ご懐妊は突然に【番外編】

「そ、それで?男の子?女の子?どっちなの?!」

「ま、まだわかりません」

葛城母は興奮しているのか目がギラギラしてる。

「予定日は?」

「ご、5月10日です」

「まあ!5月産まれならお受験にピッタリじゃなあい!後は早産にならないよう気をつけないとね」

「は?」私と匠さんは呆気に取られる。

「双子ちゃん…ああ、楽しみすぎて失神しそうだわ…」

葛城母は額に手を当て、フウ、と悩ましげに溜息をつく。

「こらこら、今からそんなに張り切ってちゃ身が持たないぞ?」

お義父さんはクスクスと笑いながら、妻の暴走を窘めた。

「遥が色々気にしてるんだよ。周囲の人に何か言われるんじゃないかって」

「確かにそうね!」お義母さんはハッとしたように目を見開いた。

やはり世間体というものを気にする感覚は備わっているようだ。

「双子ちゃんが産まれるなんて言ったら、ひがまれるかしら」

前言撤回

やっぱり凡人の感覚とはズレている。

「そうじゃないよ、母さん。結婚前に子どもが出来るのは順序が逆だろ?遥はそれを気にしてるんだ」

「いーじゃなーい。どうせ結婚するんだから」

お義母さんはまったくブレがない。

「いやいや、そうゆう事をうるさく言う人もいるからさ」匠さんは苦笑いを浮かべて言う。

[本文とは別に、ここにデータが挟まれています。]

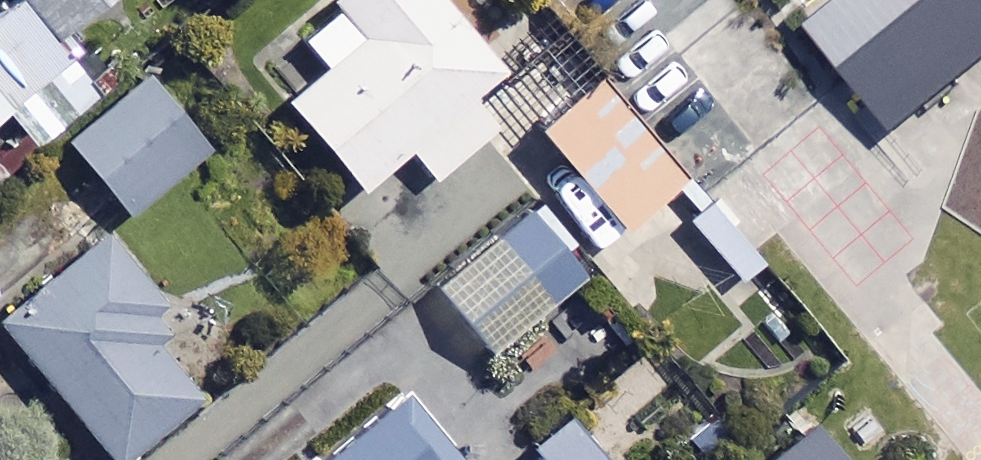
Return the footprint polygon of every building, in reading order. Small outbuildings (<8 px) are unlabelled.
[(18,0),(14,0),(0,11),(0,125),(8,118),(32,148),(54,129),(30,100),(72,65),(55,44),(18,0)] [(55,44),(108,0),(18,0),(55,44)] [(433,0),(336,0),(293,36),(323,73),(282,107),(355,196),(407,153),(431,182),(490,133),(464,101),(495,75),(433,0)] [(789,30),(873,133),(980,47),(980,0),(827,0),(789,30)] [(677,187),(556,35),(496,83),(617,235),(677,187)] [(210,149),(149,72),(63,140),(124,217),(210,149)] [(581,285),(526,215),(432,289),(487,359),(581,285)] [(99,241),(0,322),(0,336),(101,459),(124,459),(192,405),(141,342),(165,322),(99,241)] [(403,404),(333,459),(448,459),(403,404)] [(566,421),(528,453),(533,459),(598,459),(566,421)] [(821,424),(776,459),(850,459),(821,424)]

「うちの大事なお嫁さんと双子ちゃんをとやかく言うような人がいたらお仕置きよねえ、貴方?」

お義母さんはニッコリと迫力のある笑みを浮かべる。

「そんな度胸のある人は、なかなかいないと思うけどなあ、匠?」

お義父さんも口調は穏やかだが、目は全然笑ってない。

「倍返しだね」

「いやいや、百倍返しだろ」

某ドラマの真似をして葛城一家はキャッキャと陽気に笑う。

だけど、倍返し、は恐らく本気だろう。

何をするのか末恐ろしいのでちょっとくらい嫌な思いをしても我慢しようと私は腹を括った。